- _ОТРЫВОК ТЕКСТА_
= = = = = = =

В отряде после этого инцидента были введены более строгие порядки по охране важных объектов. Праздные разговоры стали строго пресекаться. Был вскоре выявлен и наш «крысятник». Им оказался молоденький лейтенант, который попал к нам, по его словам, выходя из окружения. После разоблачения его деятельности в отряде, он предпочел сам явиться с повинной. Как оказалось, будучи раненным в обе ноги, он попал в плен. Имея военную техническую специальность, он был завербован немецкими спецслужбами и внедрен в наш отряд. Учитывая его явку с повинной, наше командование в дальнейшем сделало из него «двойного агента»: с его помощью немецким спецслужбам поставлялась тщательно подобранная дезинформация о планировании наших операций.
Все это вспоминается порой в довольно живой форме. И нелегко бывает ответить самому себе: откуда в нас, вчерашних школьниках в возрасте от 16 до 19 лет было столько ненависти к врагу, столько выдержки и сил, что мы могли совершать, казалось бы, неподъемные дела, решать порой такие задачи, которые иногда ставили в тупик людей с военным образованием?

= = = = = = =

- _ДАННЫЕ УПРАЖНЕНИЯ_

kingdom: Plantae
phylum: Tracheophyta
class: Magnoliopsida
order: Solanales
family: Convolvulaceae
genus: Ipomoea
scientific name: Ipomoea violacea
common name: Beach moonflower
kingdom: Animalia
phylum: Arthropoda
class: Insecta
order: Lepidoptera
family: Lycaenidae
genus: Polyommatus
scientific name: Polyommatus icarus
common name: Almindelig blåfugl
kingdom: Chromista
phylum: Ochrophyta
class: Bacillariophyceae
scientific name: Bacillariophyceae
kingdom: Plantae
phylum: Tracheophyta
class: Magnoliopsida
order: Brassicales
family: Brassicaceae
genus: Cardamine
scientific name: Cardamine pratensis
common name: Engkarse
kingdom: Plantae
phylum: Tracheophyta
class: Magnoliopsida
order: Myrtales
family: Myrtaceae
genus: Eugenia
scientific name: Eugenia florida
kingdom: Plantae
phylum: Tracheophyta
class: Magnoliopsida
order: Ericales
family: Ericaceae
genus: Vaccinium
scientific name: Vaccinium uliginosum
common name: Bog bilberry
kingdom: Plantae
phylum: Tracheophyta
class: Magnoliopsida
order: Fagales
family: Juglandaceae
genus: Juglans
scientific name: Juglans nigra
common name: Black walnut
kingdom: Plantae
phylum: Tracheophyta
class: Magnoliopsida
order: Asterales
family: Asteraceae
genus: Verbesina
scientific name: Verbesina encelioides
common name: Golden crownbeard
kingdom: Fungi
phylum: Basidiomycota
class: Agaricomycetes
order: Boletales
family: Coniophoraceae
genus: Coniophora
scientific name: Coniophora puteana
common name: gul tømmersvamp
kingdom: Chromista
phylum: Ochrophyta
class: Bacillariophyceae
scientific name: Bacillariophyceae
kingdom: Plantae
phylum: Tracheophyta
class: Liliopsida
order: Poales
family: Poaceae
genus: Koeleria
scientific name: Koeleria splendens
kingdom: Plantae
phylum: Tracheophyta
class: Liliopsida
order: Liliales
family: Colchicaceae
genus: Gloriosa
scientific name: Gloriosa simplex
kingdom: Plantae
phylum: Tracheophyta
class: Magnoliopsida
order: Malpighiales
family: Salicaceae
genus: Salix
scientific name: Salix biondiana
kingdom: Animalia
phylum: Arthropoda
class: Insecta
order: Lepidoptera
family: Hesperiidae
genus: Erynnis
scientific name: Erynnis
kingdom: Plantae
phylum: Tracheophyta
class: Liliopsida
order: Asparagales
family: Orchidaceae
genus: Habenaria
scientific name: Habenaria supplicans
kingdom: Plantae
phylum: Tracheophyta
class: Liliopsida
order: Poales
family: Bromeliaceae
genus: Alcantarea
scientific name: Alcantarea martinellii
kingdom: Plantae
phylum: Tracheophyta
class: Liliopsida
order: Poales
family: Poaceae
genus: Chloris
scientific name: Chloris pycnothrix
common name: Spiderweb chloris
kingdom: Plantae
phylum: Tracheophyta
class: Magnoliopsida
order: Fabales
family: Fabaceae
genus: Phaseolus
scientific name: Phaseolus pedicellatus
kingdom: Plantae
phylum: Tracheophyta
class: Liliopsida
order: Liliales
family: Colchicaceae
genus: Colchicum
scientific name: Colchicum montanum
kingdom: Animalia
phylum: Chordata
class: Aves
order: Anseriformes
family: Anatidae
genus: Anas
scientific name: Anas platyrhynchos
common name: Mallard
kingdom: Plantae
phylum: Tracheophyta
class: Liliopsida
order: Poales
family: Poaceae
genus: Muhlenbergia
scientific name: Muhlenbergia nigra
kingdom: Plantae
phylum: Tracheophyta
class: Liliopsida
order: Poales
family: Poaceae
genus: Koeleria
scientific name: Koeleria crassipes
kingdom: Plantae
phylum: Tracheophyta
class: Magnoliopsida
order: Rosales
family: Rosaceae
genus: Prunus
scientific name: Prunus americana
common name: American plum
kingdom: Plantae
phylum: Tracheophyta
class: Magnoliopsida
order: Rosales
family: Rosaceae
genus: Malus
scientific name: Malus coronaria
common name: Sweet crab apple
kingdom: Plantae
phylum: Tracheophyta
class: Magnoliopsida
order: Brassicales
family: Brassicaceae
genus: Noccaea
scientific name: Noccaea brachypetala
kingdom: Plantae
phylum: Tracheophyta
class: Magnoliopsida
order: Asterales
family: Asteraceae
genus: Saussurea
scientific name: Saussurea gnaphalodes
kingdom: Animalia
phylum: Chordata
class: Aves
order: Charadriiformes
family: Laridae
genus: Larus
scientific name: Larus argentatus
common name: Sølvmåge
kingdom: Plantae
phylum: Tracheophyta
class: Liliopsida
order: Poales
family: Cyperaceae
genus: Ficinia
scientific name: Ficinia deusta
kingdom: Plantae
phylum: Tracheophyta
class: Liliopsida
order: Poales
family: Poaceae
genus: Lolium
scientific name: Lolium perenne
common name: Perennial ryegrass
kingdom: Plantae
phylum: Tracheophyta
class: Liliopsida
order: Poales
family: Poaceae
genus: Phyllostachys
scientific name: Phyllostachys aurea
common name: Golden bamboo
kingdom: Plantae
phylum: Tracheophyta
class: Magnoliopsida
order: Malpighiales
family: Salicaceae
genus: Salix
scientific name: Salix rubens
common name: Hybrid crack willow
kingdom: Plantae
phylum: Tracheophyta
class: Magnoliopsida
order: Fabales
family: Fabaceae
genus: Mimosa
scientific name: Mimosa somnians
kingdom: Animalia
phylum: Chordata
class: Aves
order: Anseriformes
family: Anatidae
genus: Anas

= = = = = = =

- _ПРОВЕРЬТЕ ПОНИМАНИЕ_
**a)** Ответьте по отрывку:
(i) Кем оказался «крысятник» в отряде?
(ii) Куда был ранен этот человек, когда попал в плен?
(iii) Какого возраста были «вчерашние школьники», о которых говорится в отрывке?
**b)** Пожалуйста, перепишите дословно часть отрывка: начните со слов «В отряде после» и закончите словами «планировании наших операций.».

- _ОТВЕТЫ ПО НОМЕРАМ_
**a)**
(i) Молоденьким лейтенантом.
(ii) В обе ноги.
(iii) От 16 до 19 лет.

**b)**
В отряде после этого инцидента были введены более строгие порядки по охране важных объектов. Праздные разговоры стали строго пресекаться. Был вскоре выявлен и наш «крысятник». Им оказался молоденький лейтенант, который попал к нам, по его словам, выходя из окружения. После разоблачения его деятельности в отряде, он предпочел сам явиться с повинной. Как оказалось, будучи раненным в обе ноги, он попал в плен. Имея военную техническую специальность, он был завербован немецкими спецслужбами и внедрен в наш отряд. Учитывая его явку с повинной, наше командование в дальнейшем сделало из него «двойного агента»: с его помощью немецким спецслужбам поставлялась тщательно подобранная дезинформация о планировании наших операций.